LogitsProcessor#

Overview#

LogitsProcessor is the preprocessing chain that constrains/masks logits before sampling, enabling hard-constrained decoding or special modes (e.g., think mode). In RTP-LLM, LogitsProcessors work together with the Sampler: they first mask the vocabulary distribution, then regular sampling strategies (top-k, top-p, temperature, etc.) are applied.

Built-in processors#

  • MultiSeqLogitsProcessor: For finished sequences, only keeps the eos_token valid to prevent further generation.

  • ThinkModeLogitsProcessor: Think-mode control. Combined with templates/end markers, it constrains tokens within the “thinking” segment by set max_thinking_tokens (internally uses a string-contain DFA).

  • TreeLogitsProcessor (highlight): Enforces hard decoding constraints based on a prefix → candidate-token-set mapping (tree-structured DFA). Only tokens within the candidate set are allowed.


Tree Decode: How it works#

Tree Decode maintains a tree-shaped DFA (TreeDFA<std::string, int>) at runtime, driven by a mapping of “prefix → candidate tokens”:

  • State representation: a string key concatenating the start token id and the generated token ids with a separator, e.g., "225_64000_64001".

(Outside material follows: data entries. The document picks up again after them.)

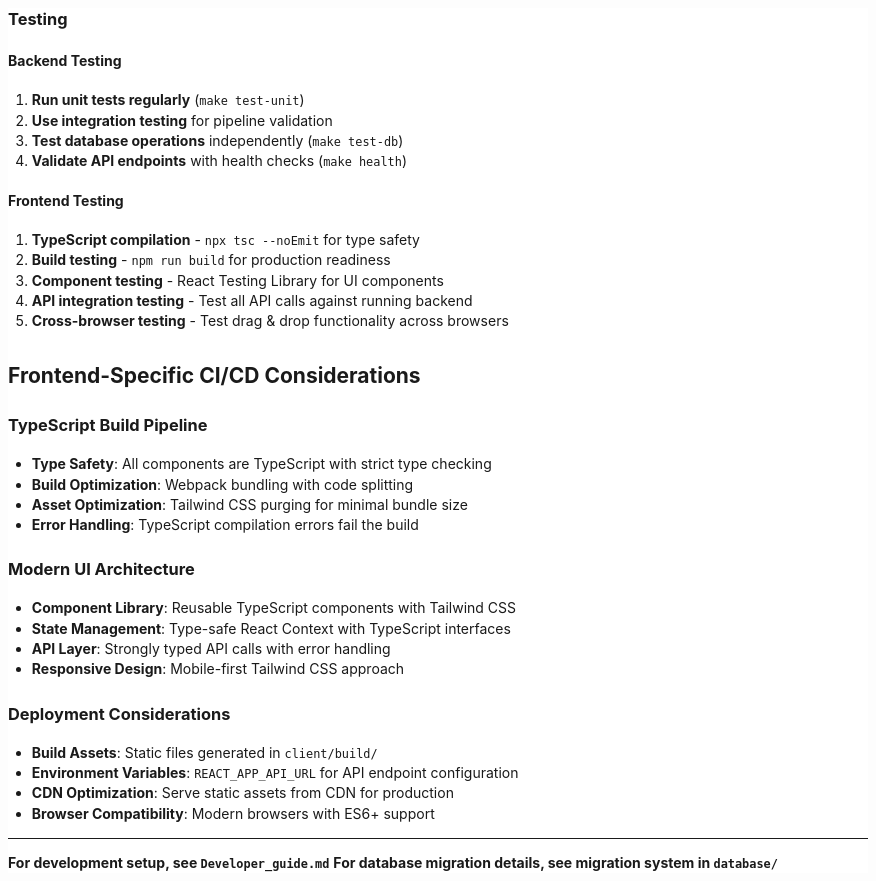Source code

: ### Testing

#### Backend Testing
1. **Run unit tests regularly** (`make test-unit`)
2. **Use integration testing** for pipeline validation
3. **Test database operations** independently (`make test-db`)
4. **Validate API endpoints** with health checks (`make health`)

#### Frontend Testing
1. **TypeScript compilation** - `npx tsc --noEmit` for type safety
2. **Build testing** - `npm run build` for production readiness
3. **Component testing** - React Testing Library for UI components
4. **API integration testing** - Test all API calls against running backend
5. **Cross-browser testing** - Test drag & drop functionality across browsers

## Frontend-Specific CI/CD Considerations

### TypeScript Build Pipeline
- **Type Safety**: All components are TypeScript with strict type checking
- **Build Optimization**: Webpack bundling with code splitting
- **Asset Optimization**: Tailwind CSS purging for minimal bundle size
- **Error Handling**: TypeScript compilation errors fail the build

### Modern UI Architecture
- **Component Library**: Reusable TypeScript components with Tailwind CSS
- **State Management**: Type-safe React Context with TypeScript interfaces
- **API Layer**: Strongly typed API calls with error handling
- **Responsive Design**: Mobile-first Tailwind CSS approach

### Deployment Considerations
- **Build Assets**: Static files generated in `client/build/`
- **Environment Variables**: `REACT_APP_API_URL` for API endpoint configuration
- **CDN Optimization**: Serve static assets from CDN for production
- **Browser Compatibility**: Modern browsers with ES6+ support

---

**For development setup, see `Developer_guide.md`**
**For database migration details, see migration system in `database/`**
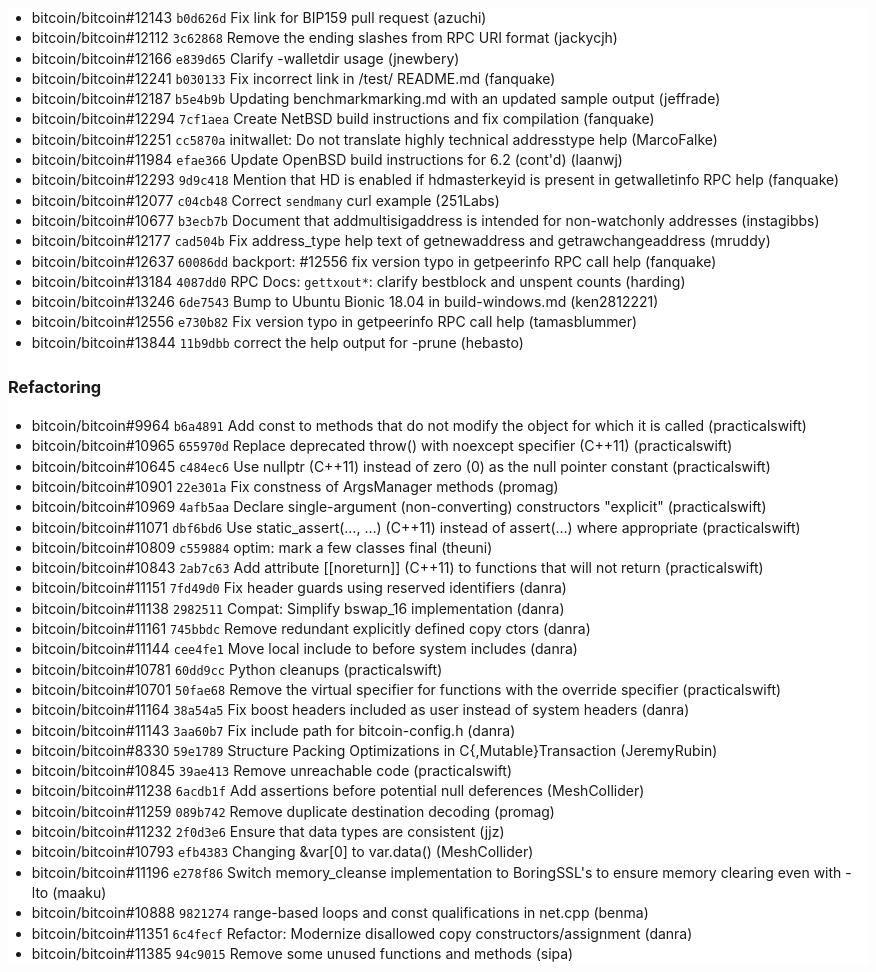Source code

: - bitcoin/bitcoin#12143 `b0d626d` Fix link for BIP159 pull request (azuchi)
- bitcoin/bitcoin#12112 `3c62868` Remove the ending slashes from RPC URI format (jackycjh)
- bitcoin/bitcoin#12166 `e839d65` Clarify -walletdir usage (jnewbery)
- bitcoin/bitcoin#12241 `b030133` Fix incorrect link in /test/ README.md (fanquake)
- bitcoin/bitcoin#12187 `b5e4b9b` Updating benchmarkmarking.md with an updated sample output (jeffrade)
- bitcoin/bitcoin#12294 `7cf1aea` Create NetBSD build instructions and fix compilation (fanquake)
- bitcoin/bitcoin#12251 `cc5870a` initwallet: Do not translate highly technical addresstype help (MarcoFalke)
- bitcoin/bitcoin#11984 `efae366` Update OpenBSD build instructions for 6.2 (cont'd) (laanwj)
- bitcoin/bitcoin#12293 `9d9c418` Mention that HD is enabled if hdmasterkeyid is present in getwalletinfo RPC help (fanquake)
- bitcoin/bitcoin#12077 `c04cb48` Correct `sendmany` curl example (251Labs)
- bitcoin/bitcoin#10677 `b3ecb7b` Document that addmultisigaddress is intended for non-watchonly addresses (instagibbs)
- bitcoin/bitcoin#12177 `cad504b` Fix address_type help text of getnewaddress and getrawchangeaddress (mruddy)
- bitcoin/bitcoin#12637 `60086dd` backport: #12556 fix version typo in getpeerinfo RPC call help (fanquake)
- bitcoin/bitcoin#13184 `4087dd0` RPC Docs: `gettxout*`: clarify bestblock and unspent counts (harding)
- bitcoin/bitcoin#13246 `6de7543` Bump to Ubuntu Bionic 18.04 in build-windows.md (ken2812221)
- bitcoin/bitcoin#12556 `e730b82` Fix version typo in getpeerinfo RPC call help (tamasblummer)
- bitcoin/bitcoin#13844 `11b9dbb` correct the help output for -prune (hebasto)

### Refactoring
- bitcoin/bitcoin#9964 `b6a4891` Add const to methods that do not modify the object for which it is called (practicalswift)
- bitcoin/bitcoin#10965 `655970d` Replace deprecated throw() with noexcept specifier (C++11) (practicalswift)
- bitcoin/bitcoin#10645 `c484ec6` Use nullptr (C++11) instead of zero (0) as the null pointer constant (practicalswift)
- bitcoin/bitcoin#10901 `22e301a` Fix constness of ArgsManager methods (promag)
- bitcoin/bitcoin#10969 `4afb5aa` Declare single-argument (non-converting) constructors "explicit" (practicalswift)
- bitcoin/bitcoin#11071 `dbf6bd6` Use static_assert(…, …) (C++11) instead of assert(…) where appropriate (practicalswift)
- bitcoin/bitcoin#10809 `c559884` optim: mark a few classes final (theuni)
- bitcoin/bitcoin#10843 `2ab7c63` Add attribute [[noreturn]] (C++11) to functions that will not return (practicalswift)
- bitcoin/bitcoin#11151 `7fd49d0` Fix header guards using reserved identifiers (danra)
- bitcoin/bitcoin#11138 `2982511` Compat: Simplify bswap_16 implementation (danra)
- bitcoin/bitcoin#11161 `745bbdc` Remove redundant explicitly defined copy ctors (danra)
- bitcoin/bitcoin#11144 `cee4fe1` Move local include to before system includes (danra)
- bitcoin/bitcoin#10781 `60dd9cc` Python cleanups (practicalswift)
- bitcoin/bitcoin#10701 `50fae68` Remove the virtual specifier for functions with the override specifier (practicalswift)
- bitcoin/bitcoin#11164 `38a54a5` Fix boost headers included as user instead of system headers (danra)
- bitcoin/bitcoin#11143 `3aa60b7` Fix include path for bitcoin-config.h (danra)
- bitcoin/bitcoin#8330 `59e1789` Structure Packing Optimizations in C{,Mutable}Transaction (JeremyRubin)
- bitcoin/bitcoin#10845 `39ae413` Remove unreachable code (practicalswift)
- bitcoin/bitcoin#11238 `6acdb1f` Add assertions before potential null deferences (MeshCollider)
- bitcoin/bitcoin#11259 `089b742` Remove duplicate destination decoding (promag)
- bitcoin/bitcoin#11232 `2f0d3e6` Ensure that data types are consistent (jjz)
- bitcoin/bitcoin#10793 `efb4383` Changing &var[0] to var.data() (MeshCollider)
- bitcoin/bitcoin#11196 `e278f86` Switch memory_cleanse implementation to BoringSSL's to ensure memory clearing even with -lto (maaku)
- bitcoin/bitcoin#10888 `9821274` range-based loops and const qualifications in net.cpp (benma)
- bitcoin/bitcoin#11351 `6c4fecf` Refactor: Modernize disallowed copy constructors/assignment (danra)
- bitcoin/bitcoin#11385 `94c9015` Remove some unused functions and methods (sipa)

  • Candidate set: for the current status, lookup the allowed candidate tokens from the mapping; the logits processor builds a vocabulary mask from this set and sets non-candidate positions to -inf.

  • Fallback: if the mapping does not contain the current key, only end_token_id is allowed (forces early termination), ensuring safety and validity of constraints.

  • Beam/multi-seq: supports beam search and num_return_sequences. Each beam/sequence maintains its own DFA state and updates it after each generated token.

Simplified steps:

  1. Initialize DFA: status = str(start_token_id);

  2. At each step, get candidates by status → build mask → set non-candidates to -inf;

  3. After sampling a new token t, update DFA: status = status + sep + str(t);

  4. If no candidates exist for the new status, fallback to [end_token_id].

Note: Ensure that the token_id corresponding to the last token of the input is the root of the tree. If using a prompt string, make sure the last token of the prompt is the tree’s root. If using messages, this must be ensured via the chat template.


JSON configuration format#

The prefix mapping for Tree Decode is provided via a JSON file:

{
  "start_token_id": 225,
  "end_token_id": 2,
  "sep": "_",
  "prefix_dict": {
    "225_64000": [64001, 64002],
    "225_64000_64001": [2]
  }
}
  • start_token_id: start token id.

  • end_token_id: end token id.

  • sep: separator for keys, default _.

  • prefix_dict: key is the concatenation string of start and already generated token ids; value is the allowed candidate token list under that prefix.

Note: Keys should start from start_token_id. For example, the key for the first-step candidates is "{start}_{t0}", the second step is "{start}_{t0}_{t1}", and so on.


Enabling Tree Decode#

Tree Decode is enabled when the model loads a valid config file (global effect; disabled if not configured):

  • Service arg / environment variable (recommended):

    • Arg: --tree_decode_config <file_name>

    • Env: TREE_DECODE_CONFIG=<file_name>

    • Resolution rule: the file path is resolved as <ckpt_path>/<file_name>.

  • C++ direct call (dev/test):

    • PrefixToCandidateTokens::instance()->reloadPrefixDict("/abs/path/to/tree.json");

If loaded successfully, you will see: PrefixToCandidateTokens load [path] successfully in logs. If not configured or failed to load, Tree Decode is disabled.


Design and best practices#

  • Vocab alignment: start_token_id/end_token_id must be valid ids of the current model.

  • Key convention: keys start with start_token_id; the separator is controlled by sep (default _).

  • Performance: keep candidate sets as small as possible to reduce masking overhead; build large mappings offline and load per scenario when necessary.

  • Composition: Tree Decode masks first, then regular sampling (top-k/top-p/temperature) applies; they are compatible.